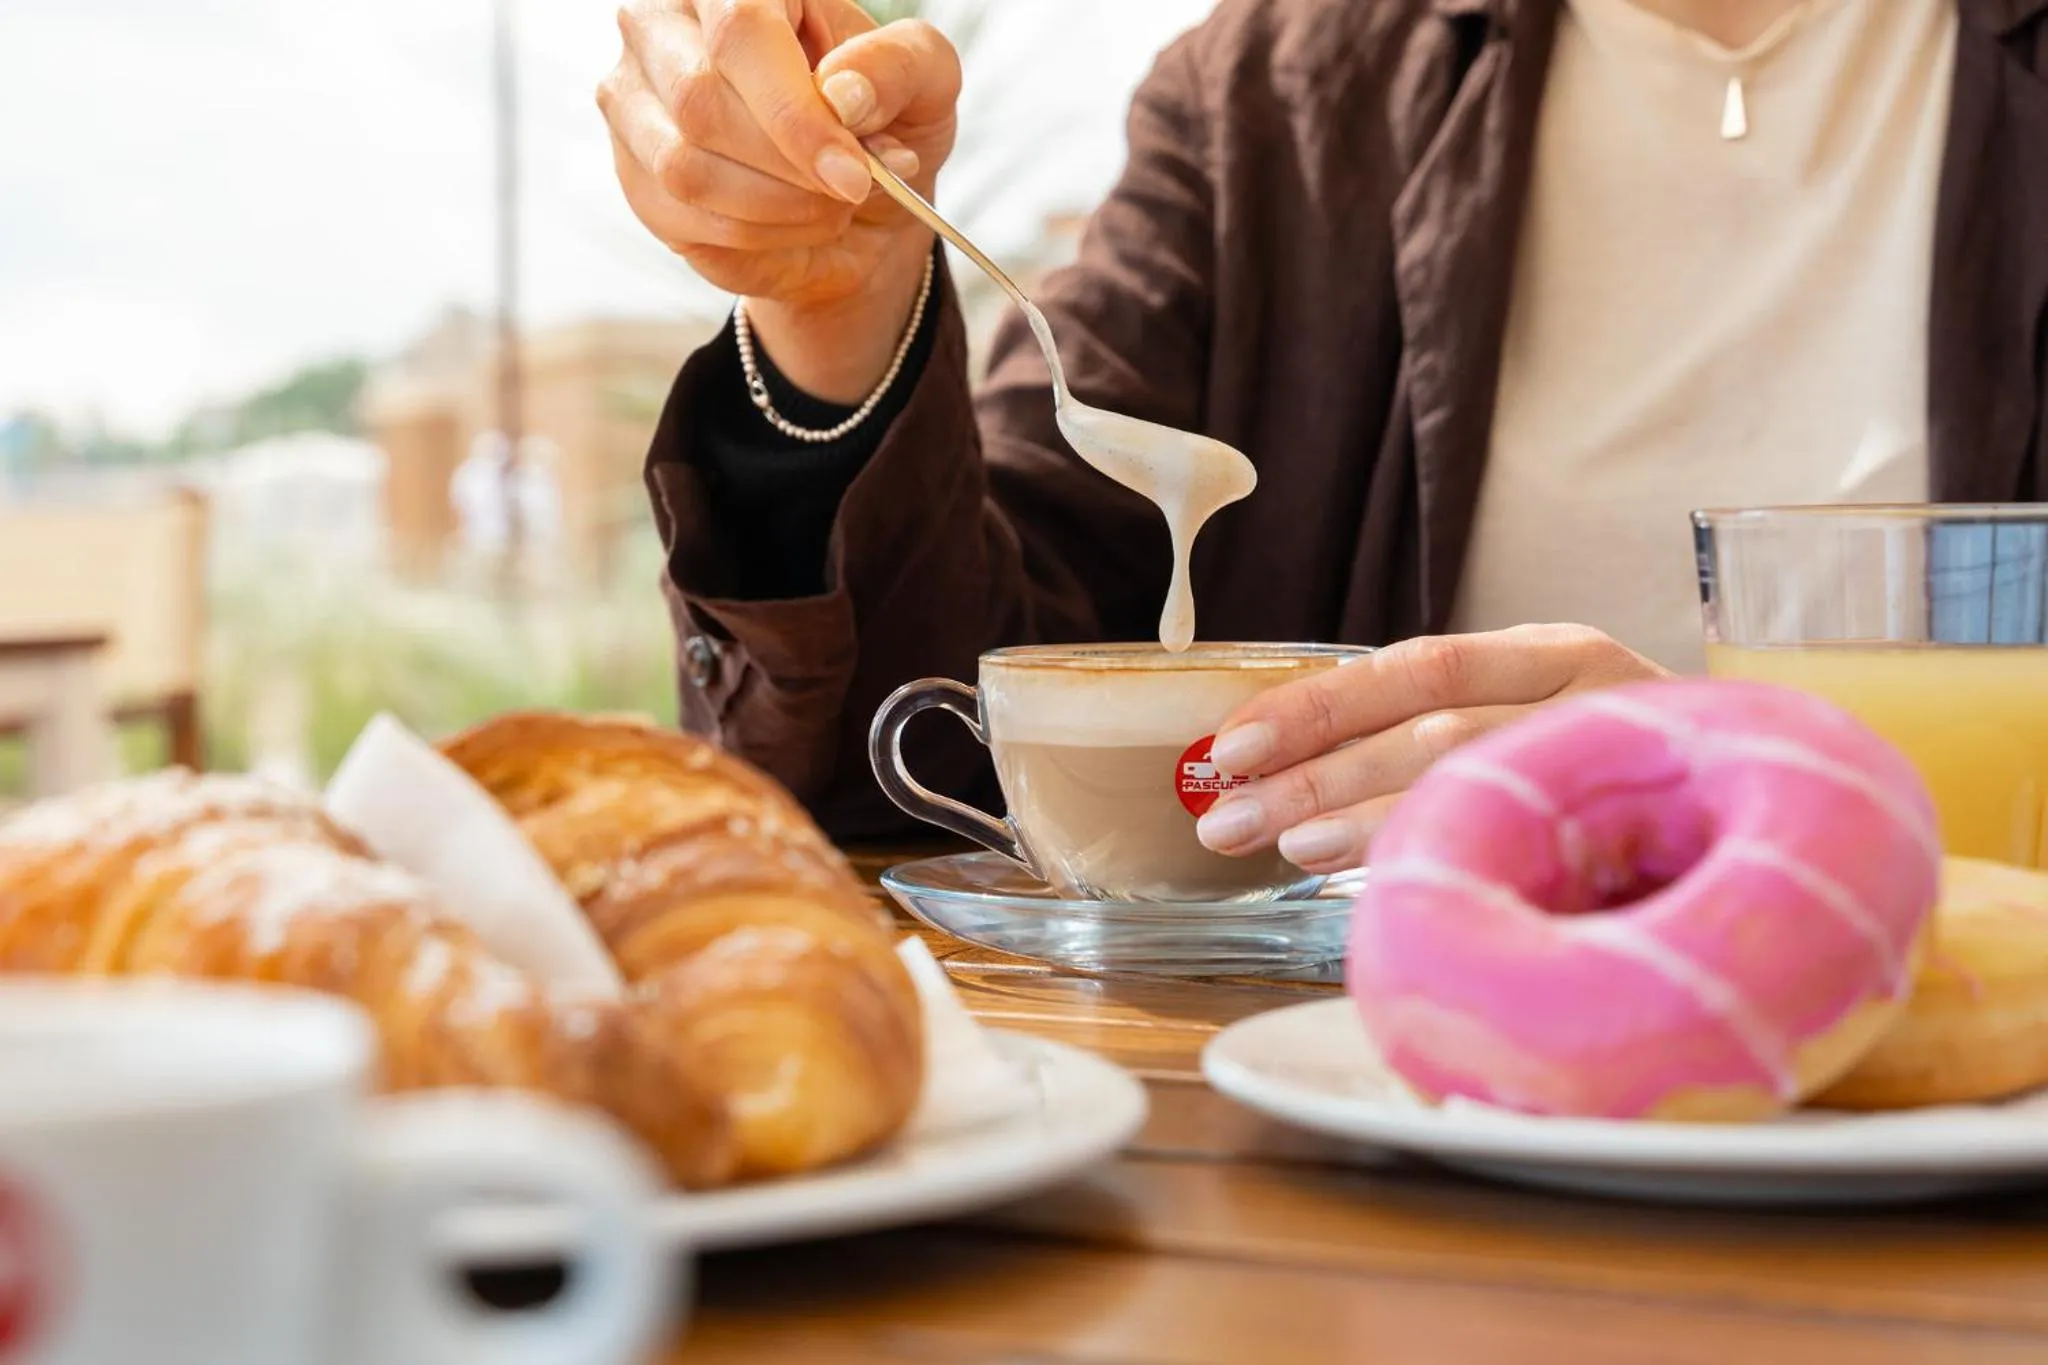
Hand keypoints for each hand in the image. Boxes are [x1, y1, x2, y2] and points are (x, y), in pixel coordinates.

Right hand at [598, 0, 961, 397]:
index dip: (795, 112)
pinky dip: (754, 234)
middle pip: (701, 100)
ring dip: (775, 205)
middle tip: (851, 189)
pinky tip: (790, 222)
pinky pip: (679, 213)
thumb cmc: (882, 120)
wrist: (855, 201)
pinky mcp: (633, 169)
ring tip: (828, 203)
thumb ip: (897, 67)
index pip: (741, 29)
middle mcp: (664, 22)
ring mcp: (633, 96)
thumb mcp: (924, 81)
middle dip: (790, 166)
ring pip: (684, 166)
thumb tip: (842, 92)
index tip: (852, 173)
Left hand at [1193, 625, 1668, 873]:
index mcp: (1552, 656)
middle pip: (1430, 723)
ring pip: (1476, 776)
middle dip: (1316, 770)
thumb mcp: (1539, 737)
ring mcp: (1626, 750)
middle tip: (1228, 816)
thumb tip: (1293, 792)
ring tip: (1286, 845)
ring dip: (1365, 815)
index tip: (1233, 744)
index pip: (1416, 666)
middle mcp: (1591, 688)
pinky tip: (1388, 882)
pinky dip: (1446, 854)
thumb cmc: (1630, 787)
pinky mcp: (1655, 819)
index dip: (1318, 704)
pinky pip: (1534, 837)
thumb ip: (1441, 744)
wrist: (1794, 817)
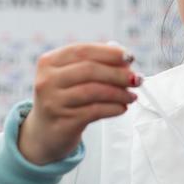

........

• **Work to be completed**
An exact copy is needed of the lines running from the one containing "middle dip: (1316, 770)" through the last line of the material, and of no others; pictures stay out.

• **Result for this exercise**
middle dip: (1316, 770)
thumb mcp: (1539, 737)
ring mcp: (1626, 750)
middle tip: (1228, 816)
thumb tip: (1293, 792)
ring tip: (1286, 845)
ring dip: (1365, 815)
index tip: (1233, 744)
index pip: (1416, 666)
middle mcp: (1591, 688)
pinky tip: (1388, 882)
pinky dip: (1446, 854)
thumb cmc: (1630, 787)
pinky mcp: (1655, 819)
index dip: (1318, 704)
pinky pip: (1534, 837)
thumb ip: (1441, 744)
wrist: (1794, 817)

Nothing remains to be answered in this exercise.